Aw, I miss kayaking. We just dug up some pictures of ourselves from a few summers ago, in Tomales Bay.

I'm sure I could kayak here, but I'm pretty sure I'd die. It doesn't seem like there are many lazy bays to paddle around in; nope, we get mountain run off and massive rocks! The Lochs are freakin' freezing!! However, maybe next summer won't be so busy (sure, she says, thinking of the book launch) and we can find out where the amateurs are boating.

DaviMack said...

We'll be busy - unless some people come to visit, in which case we'll take time off.

Heineken Light 3.5% alcohol.
Tenents Lager* 4% alcohol.
Stella Artois 5.2% alcohol.

We've concluded that Americans are wusses when it comes to drink. This is not a challenge - merely an observation. Truly - your drinking 3 cans of that stuff? Nuffin!

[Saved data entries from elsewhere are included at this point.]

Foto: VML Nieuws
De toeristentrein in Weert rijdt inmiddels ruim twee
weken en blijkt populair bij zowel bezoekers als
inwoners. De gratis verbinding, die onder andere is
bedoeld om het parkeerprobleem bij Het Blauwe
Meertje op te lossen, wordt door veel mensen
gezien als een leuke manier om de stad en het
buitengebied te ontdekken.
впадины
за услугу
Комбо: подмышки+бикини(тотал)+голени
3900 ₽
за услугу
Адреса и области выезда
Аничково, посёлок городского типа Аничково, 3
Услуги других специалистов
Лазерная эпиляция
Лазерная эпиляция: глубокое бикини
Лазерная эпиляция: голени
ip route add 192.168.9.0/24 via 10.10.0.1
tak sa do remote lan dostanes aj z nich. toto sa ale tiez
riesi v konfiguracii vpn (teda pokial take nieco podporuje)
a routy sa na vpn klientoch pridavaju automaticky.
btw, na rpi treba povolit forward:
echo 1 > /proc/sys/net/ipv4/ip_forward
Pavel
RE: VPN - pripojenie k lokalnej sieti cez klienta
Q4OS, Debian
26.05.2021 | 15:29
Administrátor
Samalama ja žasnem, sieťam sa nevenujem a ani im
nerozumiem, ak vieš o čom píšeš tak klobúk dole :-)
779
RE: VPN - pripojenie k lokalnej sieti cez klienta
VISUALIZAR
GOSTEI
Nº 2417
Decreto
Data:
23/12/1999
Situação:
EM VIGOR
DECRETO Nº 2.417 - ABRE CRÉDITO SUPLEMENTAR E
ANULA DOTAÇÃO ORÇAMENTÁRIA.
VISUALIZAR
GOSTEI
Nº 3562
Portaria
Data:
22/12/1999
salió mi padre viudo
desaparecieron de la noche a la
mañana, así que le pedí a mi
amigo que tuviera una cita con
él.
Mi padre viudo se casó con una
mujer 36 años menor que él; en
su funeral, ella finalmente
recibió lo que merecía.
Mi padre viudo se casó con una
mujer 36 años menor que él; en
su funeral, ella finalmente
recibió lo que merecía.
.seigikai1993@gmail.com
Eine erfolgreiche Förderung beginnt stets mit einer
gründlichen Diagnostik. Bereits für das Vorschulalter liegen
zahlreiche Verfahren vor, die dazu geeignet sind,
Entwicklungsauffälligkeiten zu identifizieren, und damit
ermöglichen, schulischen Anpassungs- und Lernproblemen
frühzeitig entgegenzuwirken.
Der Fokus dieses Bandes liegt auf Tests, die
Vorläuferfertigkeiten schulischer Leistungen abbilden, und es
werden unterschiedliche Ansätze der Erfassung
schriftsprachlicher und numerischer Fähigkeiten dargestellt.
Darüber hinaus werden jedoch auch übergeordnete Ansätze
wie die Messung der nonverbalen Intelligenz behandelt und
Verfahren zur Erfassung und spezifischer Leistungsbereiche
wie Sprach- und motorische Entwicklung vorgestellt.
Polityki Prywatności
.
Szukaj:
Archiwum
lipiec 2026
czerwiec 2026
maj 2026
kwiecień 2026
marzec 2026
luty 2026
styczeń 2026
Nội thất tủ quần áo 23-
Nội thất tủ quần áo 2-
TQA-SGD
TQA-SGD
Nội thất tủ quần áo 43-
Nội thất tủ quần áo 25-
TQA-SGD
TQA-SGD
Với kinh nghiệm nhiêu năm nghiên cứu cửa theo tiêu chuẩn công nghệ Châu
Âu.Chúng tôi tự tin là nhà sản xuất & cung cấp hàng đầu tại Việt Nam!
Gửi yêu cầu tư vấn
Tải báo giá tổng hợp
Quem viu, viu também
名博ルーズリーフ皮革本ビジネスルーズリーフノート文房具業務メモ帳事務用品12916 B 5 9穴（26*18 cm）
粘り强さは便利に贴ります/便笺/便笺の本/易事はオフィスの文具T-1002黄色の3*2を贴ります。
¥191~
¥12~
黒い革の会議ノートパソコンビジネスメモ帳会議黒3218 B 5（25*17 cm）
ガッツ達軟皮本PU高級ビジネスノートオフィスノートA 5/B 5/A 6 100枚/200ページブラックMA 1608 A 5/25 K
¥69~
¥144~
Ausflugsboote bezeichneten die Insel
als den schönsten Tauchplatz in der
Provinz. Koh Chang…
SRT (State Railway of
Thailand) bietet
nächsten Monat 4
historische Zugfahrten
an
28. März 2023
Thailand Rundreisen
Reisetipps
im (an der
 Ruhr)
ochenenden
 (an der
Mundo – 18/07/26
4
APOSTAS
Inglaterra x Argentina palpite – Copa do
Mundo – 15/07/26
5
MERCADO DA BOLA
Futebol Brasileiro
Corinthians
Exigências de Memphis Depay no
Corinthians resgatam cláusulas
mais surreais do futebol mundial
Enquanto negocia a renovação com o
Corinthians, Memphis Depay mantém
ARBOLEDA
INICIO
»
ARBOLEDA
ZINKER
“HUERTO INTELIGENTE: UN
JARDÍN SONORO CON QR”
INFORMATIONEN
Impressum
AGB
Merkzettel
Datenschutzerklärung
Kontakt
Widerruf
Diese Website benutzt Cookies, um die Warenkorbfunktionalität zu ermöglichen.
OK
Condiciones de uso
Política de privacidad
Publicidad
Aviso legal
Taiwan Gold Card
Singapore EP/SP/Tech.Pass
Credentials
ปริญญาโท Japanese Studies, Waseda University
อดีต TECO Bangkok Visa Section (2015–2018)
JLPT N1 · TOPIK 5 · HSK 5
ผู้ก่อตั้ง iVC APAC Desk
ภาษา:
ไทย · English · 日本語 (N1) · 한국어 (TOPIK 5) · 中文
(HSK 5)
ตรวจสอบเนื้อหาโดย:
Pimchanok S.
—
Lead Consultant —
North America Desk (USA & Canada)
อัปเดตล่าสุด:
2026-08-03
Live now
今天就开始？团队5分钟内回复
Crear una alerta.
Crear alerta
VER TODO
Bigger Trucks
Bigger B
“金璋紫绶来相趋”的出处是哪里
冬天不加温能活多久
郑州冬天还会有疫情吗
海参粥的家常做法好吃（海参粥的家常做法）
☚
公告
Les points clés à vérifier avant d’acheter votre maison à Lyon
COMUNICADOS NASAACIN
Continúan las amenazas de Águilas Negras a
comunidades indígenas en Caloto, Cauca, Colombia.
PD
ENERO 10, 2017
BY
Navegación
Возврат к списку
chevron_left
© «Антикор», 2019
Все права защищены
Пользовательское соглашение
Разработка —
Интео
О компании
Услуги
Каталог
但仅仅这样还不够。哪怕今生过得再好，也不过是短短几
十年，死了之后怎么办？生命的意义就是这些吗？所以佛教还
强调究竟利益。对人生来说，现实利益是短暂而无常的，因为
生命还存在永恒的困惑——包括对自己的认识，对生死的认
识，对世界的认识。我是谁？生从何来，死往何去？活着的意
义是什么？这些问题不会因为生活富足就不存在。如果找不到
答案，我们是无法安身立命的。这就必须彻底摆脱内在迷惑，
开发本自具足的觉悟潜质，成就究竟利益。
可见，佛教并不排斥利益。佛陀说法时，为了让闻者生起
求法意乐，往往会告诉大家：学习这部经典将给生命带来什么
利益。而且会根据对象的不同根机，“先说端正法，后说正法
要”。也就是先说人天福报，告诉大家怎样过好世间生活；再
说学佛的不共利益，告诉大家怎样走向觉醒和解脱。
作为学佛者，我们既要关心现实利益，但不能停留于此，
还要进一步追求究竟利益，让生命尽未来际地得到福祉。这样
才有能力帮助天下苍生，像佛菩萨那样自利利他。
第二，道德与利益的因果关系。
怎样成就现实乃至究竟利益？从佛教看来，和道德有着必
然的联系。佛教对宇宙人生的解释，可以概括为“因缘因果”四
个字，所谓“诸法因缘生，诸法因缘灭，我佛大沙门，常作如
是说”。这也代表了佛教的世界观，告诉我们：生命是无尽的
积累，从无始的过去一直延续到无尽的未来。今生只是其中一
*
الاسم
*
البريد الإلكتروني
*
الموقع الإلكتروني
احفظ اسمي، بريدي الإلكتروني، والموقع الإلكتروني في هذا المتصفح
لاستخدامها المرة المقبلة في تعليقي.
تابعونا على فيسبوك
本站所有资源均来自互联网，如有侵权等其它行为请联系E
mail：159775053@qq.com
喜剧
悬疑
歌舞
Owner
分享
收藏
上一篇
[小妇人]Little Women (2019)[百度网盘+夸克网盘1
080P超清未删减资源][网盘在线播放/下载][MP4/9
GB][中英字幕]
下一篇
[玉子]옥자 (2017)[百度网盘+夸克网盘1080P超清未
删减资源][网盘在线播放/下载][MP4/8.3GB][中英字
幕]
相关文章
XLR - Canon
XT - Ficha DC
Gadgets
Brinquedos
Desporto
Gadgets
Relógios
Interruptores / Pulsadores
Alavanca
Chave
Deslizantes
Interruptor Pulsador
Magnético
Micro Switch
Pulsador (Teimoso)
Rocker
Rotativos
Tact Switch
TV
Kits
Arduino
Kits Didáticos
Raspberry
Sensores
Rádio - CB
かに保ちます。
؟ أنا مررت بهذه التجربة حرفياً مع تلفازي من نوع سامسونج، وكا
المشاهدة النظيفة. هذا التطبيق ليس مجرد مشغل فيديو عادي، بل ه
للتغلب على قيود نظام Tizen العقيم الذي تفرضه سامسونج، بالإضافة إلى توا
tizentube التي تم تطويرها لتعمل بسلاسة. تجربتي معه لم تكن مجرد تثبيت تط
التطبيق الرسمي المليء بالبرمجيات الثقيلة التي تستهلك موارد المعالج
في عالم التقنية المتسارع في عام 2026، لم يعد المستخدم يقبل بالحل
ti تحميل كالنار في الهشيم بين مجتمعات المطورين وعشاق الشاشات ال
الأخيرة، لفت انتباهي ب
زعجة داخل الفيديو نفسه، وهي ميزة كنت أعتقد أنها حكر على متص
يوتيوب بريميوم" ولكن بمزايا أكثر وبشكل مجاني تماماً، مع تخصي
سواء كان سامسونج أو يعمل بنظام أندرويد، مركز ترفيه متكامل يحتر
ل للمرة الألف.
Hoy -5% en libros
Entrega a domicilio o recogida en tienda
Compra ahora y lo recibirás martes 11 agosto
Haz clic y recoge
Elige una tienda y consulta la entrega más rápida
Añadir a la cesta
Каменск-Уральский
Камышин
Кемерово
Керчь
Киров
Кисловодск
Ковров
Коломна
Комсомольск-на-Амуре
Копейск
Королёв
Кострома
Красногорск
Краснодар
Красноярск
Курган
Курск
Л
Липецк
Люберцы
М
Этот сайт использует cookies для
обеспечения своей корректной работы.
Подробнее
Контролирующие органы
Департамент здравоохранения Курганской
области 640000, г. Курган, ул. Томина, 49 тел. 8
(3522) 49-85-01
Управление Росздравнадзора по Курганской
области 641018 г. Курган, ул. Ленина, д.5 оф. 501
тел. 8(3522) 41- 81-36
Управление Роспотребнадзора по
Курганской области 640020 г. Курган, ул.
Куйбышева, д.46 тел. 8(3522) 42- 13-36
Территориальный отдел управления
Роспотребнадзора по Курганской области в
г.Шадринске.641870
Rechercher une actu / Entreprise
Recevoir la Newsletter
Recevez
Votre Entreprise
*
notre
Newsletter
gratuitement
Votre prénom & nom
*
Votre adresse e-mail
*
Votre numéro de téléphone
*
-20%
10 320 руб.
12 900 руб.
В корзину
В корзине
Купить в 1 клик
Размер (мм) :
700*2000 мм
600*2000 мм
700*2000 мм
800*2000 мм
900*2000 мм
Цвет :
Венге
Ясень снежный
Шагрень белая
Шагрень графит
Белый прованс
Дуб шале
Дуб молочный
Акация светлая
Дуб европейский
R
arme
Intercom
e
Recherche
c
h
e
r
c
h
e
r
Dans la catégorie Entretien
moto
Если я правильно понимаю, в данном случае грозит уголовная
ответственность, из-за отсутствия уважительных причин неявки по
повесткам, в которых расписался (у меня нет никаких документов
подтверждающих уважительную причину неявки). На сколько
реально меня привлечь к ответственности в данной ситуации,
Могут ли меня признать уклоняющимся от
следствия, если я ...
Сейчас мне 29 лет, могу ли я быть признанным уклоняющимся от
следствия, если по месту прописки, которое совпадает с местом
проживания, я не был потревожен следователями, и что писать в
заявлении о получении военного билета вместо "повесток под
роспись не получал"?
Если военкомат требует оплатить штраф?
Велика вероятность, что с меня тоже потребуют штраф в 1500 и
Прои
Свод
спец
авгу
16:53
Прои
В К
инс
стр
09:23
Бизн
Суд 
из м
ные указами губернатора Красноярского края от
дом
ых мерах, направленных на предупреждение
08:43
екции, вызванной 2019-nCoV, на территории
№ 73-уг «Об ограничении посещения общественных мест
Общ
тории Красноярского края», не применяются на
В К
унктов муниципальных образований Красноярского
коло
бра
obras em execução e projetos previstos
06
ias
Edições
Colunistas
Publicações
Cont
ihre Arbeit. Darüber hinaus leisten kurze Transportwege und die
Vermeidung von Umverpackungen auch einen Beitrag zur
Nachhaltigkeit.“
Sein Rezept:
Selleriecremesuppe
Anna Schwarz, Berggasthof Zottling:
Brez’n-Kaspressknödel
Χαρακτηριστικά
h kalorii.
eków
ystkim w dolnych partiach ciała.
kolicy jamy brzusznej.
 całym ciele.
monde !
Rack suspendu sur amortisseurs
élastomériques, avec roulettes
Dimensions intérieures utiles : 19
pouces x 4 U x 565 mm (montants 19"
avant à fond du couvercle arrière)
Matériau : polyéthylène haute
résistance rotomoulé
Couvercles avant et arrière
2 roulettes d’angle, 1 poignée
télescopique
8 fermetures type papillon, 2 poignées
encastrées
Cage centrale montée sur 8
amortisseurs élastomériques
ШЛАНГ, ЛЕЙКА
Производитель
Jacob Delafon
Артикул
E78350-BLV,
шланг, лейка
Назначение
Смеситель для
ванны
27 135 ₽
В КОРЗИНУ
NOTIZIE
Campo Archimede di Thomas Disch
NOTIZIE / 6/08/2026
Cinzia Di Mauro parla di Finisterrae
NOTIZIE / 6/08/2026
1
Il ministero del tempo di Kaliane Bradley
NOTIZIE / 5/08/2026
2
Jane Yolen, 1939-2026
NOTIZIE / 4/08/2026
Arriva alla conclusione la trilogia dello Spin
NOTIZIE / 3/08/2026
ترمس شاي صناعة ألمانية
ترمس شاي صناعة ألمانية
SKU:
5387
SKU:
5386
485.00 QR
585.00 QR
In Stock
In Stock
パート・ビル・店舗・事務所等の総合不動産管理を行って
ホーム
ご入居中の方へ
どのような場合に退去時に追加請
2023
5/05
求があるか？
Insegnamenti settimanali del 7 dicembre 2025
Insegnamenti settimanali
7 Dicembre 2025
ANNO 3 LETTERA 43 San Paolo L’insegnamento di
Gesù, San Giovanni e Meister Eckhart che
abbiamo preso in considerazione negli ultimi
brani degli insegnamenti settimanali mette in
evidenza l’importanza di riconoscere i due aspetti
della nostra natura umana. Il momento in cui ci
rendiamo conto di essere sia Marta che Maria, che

*It's Scotland's best-selling alcohol drink and accounts for over 25% of all pints of beer sold in the country.

a. fortis said...

You see, we wanted a beer with a high water content, seeing as we did not pack any actual water.

Normally we would drink something a bit less...wussy. Really.

DaviMack said...

Wussy. Funny, that.

Pear Cider: 5.5% alcohol. Tastes like ... slightly off soda.

a. fortis said...

Actually, I like the pear cider. We've brought it with us on rafting trips on occasion...until we found out that you can't take glass bottles on the river any more. Hence our foray into the realm of wussy beer...

chloe said...

Did you read about that guy who robbed an armored car and may have enlisted some unwitting accomplices via Craigslist? He got away by paddling down the river on an inner tube! I thought of this blog post when I read that. :)

http://seattletimes.nwsource.com/html/nationworld/2008217929_robbery01m0.html

a. fortis said...

I totally heard about that! It was cracking me up, too.